_INSTRUCTION 1:_ Reproduce everything from "From Government of" down to "an independent event." in the Law of Large Numbers lecture slides.
_INSTRUCTION 2:_ In the Law of Large Numbers lecture slides, what share of students in grades 7 to 12 were current cigarette smokers in 2018-19?
** START DOCUMENT **
Lecture 10: Law of Large Numbers

STA237: Probability, Statistics, and Data Analysis I

Michael Jongho Moon

PhD Student, DoSS, University of Toronto

June 15, 2022

Example: Canadian Student Tobacco, Alcohol and Drugs Survey

Canadian Student Tobacco, Alcohol and Drugs Survey (CSTADS)

From Government of Canada Website at https://www.canada.ca/en/health-canada/services/canadian-student-tobacco-alcohol-drugs-survey/2018-2019-summary.html

A total sample of 65,850 students in grades 7 to 12 (secondary I through V in Quebec) completed the survey … The weighted results represents over 2 million Canadian students…

In 2018-19, 3% of students in grade 7 to 12 were current cigarette smokers …

Estimating the prevalence of student smoking

For simplicity, assume

there are 2 million Canadian students eligible to participate in the survey; and
the survey randomly selects 50,000 with equal probabilities.

Note that assuming equal probabilities implies that the event of each student being selected is an independent event.
** END DOCUMENT **
** START INFORMATION SHOWN **
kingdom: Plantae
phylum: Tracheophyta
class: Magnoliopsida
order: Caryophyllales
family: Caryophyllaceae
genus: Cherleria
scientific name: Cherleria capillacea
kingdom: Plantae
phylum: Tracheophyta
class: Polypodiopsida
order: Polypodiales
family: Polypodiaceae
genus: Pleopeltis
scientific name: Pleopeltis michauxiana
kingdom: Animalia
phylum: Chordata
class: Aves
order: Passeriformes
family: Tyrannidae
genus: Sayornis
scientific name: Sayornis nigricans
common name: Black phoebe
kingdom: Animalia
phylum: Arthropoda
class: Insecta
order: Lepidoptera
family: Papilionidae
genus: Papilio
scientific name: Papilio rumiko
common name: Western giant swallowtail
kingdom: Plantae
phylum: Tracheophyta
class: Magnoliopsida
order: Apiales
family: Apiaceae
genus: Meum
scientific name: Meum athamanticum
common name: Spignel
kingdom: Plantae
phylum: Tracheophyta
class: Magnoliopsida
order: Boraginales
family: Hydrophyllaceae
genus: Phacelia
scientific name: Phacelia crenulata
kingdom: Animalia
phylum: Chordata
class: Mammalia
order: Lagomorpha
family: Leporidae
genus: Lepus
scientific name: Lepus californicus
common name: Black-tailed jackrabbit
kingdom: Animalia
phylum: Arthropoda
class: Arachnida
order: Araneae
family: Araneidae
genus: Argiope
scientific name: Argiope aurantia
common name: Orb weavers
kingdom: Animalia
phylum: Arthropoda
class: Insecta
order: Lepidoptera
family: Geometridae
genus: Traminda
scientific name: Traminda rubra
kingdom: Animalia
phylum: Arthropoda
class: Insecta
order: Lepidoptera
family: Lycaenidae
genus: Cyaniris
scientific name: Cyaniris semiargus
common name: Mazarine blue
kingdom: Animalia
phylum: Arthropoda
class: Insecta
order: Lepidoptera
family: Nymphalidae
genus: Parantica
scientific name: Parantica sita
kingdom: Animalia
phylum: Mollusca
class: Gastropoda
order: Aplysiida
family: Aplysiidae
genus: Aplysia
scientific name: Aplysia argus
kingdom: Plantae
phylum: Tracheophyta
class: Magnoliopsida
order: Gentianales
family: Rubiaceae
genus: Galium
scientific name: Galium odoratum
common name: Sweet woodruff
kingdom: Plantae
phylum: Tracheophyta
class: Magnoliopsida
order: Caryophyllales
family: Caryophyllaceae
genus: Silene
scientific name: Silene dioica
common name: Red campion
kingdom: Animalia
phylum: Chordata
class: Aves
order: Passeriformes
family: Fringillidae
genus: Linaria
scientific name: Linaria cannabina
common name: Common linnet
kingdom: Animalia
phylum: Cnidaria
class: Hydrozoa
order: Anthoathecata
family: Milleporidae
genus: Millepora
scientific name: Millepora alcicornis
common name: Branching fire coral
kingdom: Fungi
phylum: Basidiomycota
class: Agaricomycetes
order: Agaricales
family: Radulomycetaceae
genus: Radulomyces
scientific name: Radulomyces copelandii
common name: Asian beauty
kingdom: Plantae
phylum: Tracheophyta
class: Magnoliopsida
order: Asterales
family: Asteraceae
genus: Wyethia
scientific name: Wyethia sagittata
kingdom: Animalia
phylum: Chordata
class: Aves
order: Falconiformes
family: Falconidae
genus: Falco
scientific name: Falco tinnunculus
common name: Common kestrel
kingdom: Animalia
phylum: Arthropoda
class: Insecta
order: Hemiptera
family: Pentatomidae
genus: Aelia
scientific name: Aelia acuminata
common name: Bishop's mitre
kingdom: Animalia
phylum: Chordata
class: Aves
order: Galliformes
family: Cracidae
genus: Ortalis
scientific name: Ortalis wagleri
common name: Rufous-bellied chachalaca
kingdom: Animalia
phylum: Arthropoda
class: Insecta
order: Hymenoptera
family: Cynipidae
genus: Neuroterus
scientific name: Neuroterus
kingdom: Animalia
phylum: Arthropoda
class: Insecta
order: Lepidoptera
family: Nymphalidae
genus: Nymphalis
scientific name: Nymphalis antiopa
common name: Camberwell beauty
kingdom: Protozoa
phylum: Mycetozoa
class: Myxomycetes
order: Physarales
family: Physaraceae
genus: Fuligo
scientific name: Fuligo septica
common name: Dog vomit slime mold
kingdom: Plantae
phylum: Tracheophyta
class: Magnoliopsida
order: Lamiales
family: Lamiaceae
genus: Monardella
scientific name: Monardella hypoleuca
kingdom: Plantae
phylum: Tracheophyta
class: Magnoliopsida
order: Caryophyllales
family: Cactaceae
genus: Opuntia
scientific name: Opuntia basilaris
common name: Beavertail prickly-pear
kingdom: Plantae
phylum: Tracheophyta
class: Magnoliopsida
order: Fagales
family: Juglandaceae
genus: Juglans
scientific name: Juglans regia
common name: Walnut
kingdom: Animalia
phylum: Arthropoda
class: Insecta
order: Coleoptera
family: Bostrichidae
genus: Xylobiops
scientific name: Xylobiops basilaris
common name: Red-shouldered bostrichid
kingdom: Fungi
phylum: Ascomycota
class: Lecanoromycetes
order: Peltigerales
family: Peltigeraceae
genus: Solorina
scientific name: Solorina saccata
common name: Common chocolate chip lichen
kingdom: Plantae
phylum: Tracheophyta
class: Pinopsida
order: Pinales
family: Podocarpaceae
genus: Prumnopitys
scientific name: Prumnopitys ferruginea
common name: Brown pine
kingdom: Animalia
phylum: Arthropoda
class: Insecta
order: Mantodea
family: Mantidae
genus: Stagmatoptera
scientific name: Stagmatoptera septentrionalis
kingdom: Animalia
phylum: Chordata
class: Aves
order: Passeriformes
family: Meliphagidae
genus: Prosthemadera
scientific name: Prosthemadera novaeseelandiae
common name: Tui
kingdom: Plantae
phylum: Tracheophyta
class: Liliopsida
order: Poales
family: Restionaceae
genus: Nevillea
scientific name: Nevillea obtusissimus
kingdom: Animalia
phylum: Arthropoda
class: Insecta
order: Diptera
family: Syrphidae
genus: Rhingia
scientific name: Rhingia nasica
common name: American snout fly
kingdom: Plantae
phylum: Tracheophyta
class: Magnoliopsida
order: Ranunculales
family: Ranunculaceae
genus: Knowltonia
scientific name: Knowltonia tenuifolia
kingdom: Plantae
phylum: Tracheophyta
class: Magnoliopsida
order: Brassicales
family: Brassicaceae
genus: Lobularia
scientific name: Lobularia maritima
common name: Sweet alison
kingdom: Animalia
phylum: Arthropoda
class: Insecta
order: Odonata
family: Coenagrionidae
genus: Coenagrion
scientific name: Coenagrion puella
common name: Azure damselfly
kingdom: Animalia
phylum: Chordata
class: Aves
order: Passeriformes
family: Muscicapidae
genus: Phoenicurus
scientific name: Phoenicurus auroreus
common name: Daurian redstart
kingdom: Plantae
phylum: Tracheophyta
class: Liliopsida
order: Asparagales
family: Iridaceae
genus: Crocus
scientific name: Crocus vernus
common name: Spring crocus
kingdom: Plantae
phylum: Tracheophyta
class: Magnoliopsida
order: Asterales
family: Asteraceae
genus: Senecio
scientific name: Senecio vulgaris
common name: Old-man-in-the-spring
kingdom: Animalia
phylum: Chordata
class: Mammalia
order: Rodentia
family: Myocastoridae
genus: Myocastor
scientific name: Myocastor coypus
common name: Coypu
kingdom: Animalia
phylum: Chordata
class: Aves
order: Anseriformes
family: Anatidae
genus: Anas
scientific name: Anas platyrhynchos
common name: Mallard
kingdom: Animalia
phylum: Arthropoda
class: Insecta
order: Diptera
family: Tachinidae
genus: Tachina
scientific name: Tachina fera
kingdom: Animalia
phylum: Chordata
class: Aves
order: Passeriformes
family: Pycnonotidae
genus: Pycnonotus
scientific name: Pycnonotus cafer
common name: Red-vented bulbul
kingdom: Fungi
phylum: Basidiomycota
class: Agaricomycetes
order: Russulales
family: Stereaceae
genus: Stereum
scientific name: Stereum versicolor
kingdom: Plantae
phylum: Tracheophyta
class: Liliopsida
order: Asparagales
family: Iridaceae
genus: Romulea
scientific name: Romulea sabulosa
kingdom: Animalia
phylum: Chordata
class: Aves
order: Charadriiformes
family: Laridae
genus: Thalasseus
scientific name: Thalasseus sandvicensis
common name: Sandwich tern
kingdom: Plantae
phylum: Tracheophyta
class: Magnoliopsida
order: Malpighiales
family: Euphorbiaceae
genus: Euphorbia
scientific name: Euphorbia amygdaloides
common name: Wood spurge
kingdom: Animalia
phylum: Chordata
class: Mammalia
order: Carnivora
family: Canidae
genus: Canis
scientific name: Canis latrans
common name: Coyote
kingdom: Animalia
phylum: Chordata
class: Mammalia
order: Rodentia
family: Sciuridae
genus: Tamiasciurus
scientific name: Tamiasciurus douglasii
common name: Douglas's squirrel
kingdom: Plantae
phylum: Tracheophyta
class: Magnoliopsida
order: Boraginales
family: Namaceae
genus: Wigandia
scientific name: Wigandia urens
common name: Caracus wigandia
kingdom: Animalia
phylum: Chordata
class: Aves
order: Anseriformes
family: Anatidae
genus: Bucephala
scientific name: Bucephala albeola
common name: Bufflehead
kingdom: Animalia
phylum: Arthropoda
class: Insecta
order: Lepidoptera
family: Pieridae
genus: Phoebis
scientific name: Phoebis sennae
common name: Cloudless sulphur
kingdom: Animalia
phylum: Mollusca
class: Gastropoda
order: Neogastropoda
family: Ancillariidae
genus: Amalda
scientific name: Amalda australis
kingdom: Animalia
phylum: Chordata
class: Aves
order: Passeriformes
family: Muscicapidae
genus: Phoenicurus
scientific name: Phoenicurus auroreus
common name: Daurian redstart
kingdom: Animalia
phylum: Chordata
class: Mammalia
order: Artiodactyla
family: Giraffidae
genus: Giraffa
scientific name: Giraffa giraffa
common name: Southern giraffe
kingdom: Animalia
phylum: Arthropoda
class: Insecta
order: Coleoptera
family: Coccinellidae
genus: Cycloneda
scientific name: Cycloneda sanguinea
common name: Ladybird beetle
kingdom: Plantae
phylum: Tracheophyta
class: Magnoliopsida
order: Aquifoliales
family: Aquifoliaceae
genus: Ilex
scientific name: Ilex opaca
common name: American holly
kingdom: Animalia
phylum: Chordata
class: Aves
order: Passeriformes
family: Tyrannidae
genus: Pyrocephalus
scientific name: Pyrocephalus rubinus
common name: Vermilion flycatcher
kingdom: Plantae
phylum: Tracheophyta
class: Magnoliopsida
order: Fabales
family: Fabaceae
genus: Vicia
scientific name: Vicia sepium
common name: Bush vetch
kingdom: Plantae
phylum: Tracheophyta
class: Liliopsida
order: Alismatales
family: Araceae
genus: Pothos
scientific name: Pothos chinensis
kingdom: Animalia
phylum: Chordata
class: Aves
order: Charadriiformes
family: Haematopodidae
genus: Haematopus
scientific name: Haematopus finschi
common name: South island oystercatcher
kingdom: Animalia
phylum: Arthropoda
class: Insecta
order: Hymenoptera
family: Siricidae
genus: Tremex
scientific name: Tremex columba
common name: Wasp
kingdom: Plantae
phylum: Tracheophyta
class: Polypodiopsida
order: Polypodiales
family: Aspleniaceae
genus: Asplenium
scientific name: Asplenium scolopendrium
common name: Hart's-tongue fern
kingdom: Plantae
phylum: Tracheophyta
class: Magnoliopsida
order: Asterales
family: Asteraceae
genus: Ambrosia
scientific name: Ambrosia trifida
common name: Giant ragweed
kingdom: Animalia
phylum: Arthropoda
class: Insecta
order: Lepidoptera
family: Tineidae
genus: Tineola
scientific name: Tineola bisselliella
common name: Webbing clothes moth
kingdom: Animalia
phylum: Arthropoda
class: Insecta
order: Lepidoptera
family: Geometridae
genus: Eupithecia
** END INFORMATION SHOWN **
_EXERCISE ANSWER 1:_
From Government of Canada Website at https://www.canada.ca/en/health-canada/services/canadian-student-tobacco-alcohol-drugs-survey/2018-2019-summary.html

A total sample of 65,850 students in grades 7 to 12 (secondary I through V in Quebec) completed the survey … The weighted results represents over 2 million Canadian students…

In 2018-19, 3% of students in grade 7 to 12 were current cigarette smokers …

Estimating the prevalence of student smoking

For simplicity, assume

there are 2 million Canadian students eligible to participate in the survey; and
the survey randomly selects 50,000 with equal probabilities.

Note that assuming equal probabilities implies that the event of each student being selected is an independent event.

_EXERCISE ANSWER 2:_ 3%